▸ Was zu tun ist
Schreibe aus dem Forenauszug zu Beckhoff und CODESYS den Abschnitt wortgetreu ab, der bei den Worten „## Guga (15“ beginnt und nach „oliver.tonn (15 Februar 2022)“ aufhört.

Irgendwann (ich warte da schon eine ganze Weile darauf und hoffe auf die 4026, also in ca 1/2 Jahr) soll es dann eine (kostenpflichtige) Function TE1210 geben die per Click mir diese Werte für alle Bausteine/Aufrufhierarchien oder so herausgeben soll. 

Guga


----------



## mailmir (14 Februar 2022)

Hoi, DANKE für eure Antworten, das werde ich mir am Wochenende mal anschauen und meiner SPS "auf den Zahn fühlen.   

@Guga 
Das klingt SEHR INTERESSANT


----------



## KLM (14 Februar 2022)

Deinen eigenen Code und darin enthaltene "Zeitfresser" oder Ressourcenfresser ganz allgemein kann man in der nativen CODESYS 3.5 durch Add-ons finden. Bei WAGO kann man die auch verwenden, bei Beckhoff kann ich es nicht beurteilen, aber einen Blick ist es sicherlich wert.
https://store.codesys.com/de/codesys-profiler.html
https://store.codesys.com/de/codesys-static-analysis.html


----------



## Guga (15 Februar 2022)

@KLM. Beckhoff nutzt zwar den CodeSys PLC-Anteil hat aber eine eigene Runtime. 
Also anders als mit Wago/Schneider Electric... die komplett 3S nutzen.
Das Profiler AddOn von 3S wird mit Beckhoff nicht funktionieren. Das Beckhoff Equivalent ist dann die TE1210.


----------



## oliver.tonn (15 Februar 2022)

Guga schrieb:


> @KLM. Beckhoff nutzt zwar den CodeSys PLC-Anteil hat aber eine eigene Runtime.
> Also anders als mit Wago/Schneider Electric... die komplett 3S nutzen.
> Das Profiler AddOn von 3S wird mit Beckhoff nicht funktionieren. Das Beckhoff Equivalent ist dann die TE1210.


Rein Interessehalber, hat Beckhoff wirklich eine komplett selbst Entwickelte Runtime oder haben die die Codesys Runtime angepasst?

[Gespeicherte Dateneinträge]
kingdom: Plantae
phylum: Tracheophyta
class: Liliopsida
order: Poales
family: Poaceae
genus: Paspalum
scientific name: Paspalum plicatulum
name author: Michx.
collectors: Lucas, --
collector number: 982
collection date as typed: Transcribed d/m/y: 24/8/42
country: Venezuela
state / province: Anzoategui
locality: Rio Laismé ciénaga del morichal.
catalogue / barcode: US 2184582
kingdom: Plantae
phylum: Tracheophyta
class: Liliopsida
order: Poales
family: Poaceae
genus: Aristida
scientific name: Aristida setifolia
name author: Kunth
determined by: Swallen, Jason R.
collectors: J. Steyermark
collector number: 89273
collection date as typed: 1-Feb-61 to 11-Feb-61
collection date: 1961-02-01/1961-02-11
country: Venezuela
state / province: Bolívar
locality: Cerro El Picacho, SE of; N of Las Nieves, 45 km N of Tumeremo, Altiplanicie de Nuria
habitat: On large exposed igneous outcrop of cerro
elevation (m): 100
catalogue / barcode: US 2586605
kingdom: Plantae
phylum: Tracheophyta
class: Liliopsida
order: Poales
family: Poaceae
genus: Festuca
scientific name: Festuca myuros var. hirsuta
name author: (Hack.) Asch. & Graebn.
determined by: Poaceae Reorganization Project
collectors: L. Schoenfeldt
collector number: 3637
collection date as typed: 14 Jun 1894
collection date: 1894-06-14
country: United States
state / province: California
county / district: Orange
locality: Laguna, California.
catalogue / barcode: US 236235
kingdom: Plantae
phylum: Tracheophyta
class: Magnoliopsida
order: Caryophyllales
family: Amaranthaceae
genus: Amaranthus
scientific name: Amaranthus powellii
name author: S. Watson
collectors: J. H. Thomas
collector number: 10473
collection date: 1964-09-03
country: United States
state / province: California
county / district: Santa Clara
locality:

▸ Schriftliche Antwort
## Guga (15 Februar 2022)

@KLM. Beckhoff nutzt zwar den CodeSys PLC-Anteil hat aber eine eigene Runtime. 
Also anders als mit Wago/Schneider Electric... die komplett 3S nutzen.
Das Profiler AddOn von 3S wird mit Beckhoff nicht funktionieren. Das Beckhoff Equivalent ist dann die TE1210.


----------



## oliver.tonn (15 Februar 2022)